Sport24 asked: Your take on Kevin Anderson’s meteoric rise in the ranks?
Lloyd Harris: Kevin has really gone up another level, especially in the last two years. He jumped into the top five in the world, which is no mean feat. (Anderson’s fourth-round exit at the US Open will see his ranking slide to ninth or lower). To have made it to two Grand Slam finals is a terrific achievement. It’s great for the country and hopefully I can stand up there next to him at some stage. Whenever Kevin and I are in the locker room, we will banter a bit. We’ll talk about braais or rugby, which is awesome! It’s always nice to hit (in practice) with all the top players and you can learn a lot from the way they do things. But then again, everyone is different in terms of the way they approach the game. We all have our own things that we need to focus on when we are in tournament-mode. I saw Kevin wrote “great job man!” after I qualified for the US Open first round, which was cool. For South Africa to have two players at the very top would be something special. I believe we can really inspire the up-and-coming players to follow us and also achieve great things. There have definitely been some positive changes within South African tennis and hopefully we can turn that into results.
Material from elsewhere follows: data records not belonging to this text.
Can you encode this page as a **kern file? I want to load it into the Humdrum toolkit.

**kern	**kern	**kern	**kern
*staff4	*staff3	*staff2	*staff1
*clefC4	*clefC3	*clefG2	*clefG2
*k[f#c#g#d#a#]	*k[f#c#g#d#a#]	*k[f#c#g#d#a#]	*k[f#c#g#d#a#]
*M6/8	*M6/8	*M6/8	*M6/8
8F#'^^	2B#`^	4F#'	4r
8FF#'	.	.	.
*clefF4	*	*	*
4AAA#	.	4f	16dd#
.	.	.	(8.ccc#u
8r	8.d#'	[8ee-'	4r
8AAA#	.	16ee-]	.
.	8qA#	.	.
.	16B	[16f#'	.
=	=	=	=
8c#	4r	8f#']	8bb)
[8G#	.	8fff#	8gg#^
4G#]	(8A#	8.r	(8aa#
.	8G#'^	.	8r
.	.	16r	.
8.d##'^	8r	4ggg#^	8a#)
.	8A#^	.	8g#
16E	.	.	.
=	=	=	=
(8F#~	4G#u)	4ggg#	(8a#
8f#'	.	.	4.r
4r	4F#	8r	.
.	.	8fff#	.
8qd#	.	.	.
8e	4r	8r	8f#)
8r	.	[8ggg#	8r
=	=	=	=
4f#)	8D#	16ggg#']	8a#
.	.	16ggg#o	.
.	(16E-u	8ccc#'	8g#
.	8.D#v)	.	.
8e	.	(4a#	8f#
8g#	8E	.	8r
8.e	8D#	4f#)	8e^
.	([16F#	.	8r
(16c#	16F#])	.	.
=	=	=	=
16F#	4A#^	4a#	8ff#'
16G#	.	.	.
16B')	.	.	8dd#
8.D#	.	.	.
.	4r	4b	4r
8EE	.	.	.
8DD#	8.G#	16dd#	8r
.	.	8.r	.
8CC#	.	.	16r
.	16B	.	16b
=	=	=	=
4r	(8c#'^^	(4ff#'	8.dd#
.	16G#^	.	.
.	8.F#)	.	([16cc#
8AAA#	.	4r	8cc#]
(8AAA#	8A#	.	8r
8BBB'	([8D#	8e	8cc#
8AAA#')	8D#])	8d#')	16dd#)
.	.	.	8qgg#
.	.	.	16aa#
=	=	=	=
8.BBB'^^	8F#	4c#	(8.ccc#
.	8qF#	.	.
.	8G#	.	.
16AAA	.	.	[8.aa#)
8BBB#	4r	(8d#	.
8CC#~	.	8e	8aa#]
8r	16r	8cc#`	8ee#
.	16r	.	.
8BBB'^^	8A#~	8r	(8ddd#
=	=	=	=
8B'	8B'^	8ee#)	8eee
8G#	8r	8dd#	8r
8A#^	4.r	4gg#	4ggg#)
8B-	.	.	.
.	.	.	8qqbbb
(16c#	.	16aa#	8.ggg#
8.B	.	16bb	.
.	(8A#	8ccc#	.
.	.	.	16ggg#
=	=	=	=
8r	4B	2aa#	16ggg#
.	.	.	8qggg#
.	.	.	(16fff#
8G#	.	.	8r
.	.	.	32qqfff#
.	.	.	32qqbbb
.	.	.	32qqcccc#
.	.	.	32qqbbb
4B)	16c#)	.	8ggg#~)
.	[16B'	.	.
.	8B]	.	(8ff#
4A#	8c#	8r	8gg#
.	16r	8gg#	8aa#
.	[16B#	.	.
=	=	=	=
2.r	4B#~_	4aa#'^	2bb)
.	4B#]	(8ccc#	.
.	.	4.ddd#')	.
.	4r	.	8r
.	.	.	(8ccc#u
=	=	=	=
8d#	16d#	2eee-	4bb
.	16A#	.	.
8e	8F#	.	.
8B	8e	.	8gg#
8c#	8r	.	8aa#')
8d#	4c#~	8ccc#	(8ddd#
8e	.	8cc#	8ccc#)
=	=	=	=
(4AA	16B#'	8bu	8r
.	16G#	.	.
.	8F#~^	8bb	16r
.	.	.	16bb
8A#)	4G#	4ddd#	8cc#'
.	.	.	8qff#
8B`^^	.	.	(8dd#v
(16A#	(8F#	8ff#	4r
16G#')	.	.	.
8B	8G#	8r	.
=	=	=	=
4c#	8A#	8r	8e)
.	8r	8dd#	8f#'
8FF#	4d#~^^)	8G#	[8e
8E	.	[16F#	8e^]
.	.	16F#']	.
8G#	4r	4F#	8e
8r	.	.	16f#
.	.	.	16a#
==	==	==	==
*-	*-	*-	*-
Sport24 asked: Who is your tip for the men’s winner at Flushing Meadows?
Lloyd Harris: Defending champion Rafael Nadal will be the man to beat. Rafa has been on fire for the last couple of months and is playing great tennis. I have always admired his competitiveness and the way he fights for every point. He competes as if it’s the last point he will ever play. He has come through a few difficult sets and matches during the US Open, but whenever he goes deep into a tournament, he gets better. He thrives in big match situations. However, for me, the form player in the tournament is Juan Martin del Potro. He has been playing absolutely tremendous tennis and the fact that he has only dropped one set all tournament is very impressive. The pair’s semi-final showdown will be one to watch, with the men’s singles winner likely to come from that contest. However, Novak Djokovic and Kei Nishikori are also still in the mix and face off in the other semi-final. With four top players having qualified for the semi-finals, it’s likely to be an exciting conclusion.
Sport24 asked: Three dream dinner guests, who would they be and why?
Lloyd Harris: I would invite Roger Federer because he was my idol growing up. I have watched him over so many years and have learned so much by following his career. He plays the most beautiful tennis, but is also the best sportsman. My next guest would be the late Nelson Mandela owing to the great inspiration he was to the world. He accomplished so much after going through such a tough stage in his life. I’m inspired by the amazing changes he made to South Africa. Meanwhile, I’m single at the moment and actress Mila Kunis would be my celebrity crush I would invite. I like the films she has done over her career and she is kind of cute, so that adds to it for sure. In terms of food on offer for the evening, I’m a very big fan of Italian cuisine and would serve pasta and pizza dishes.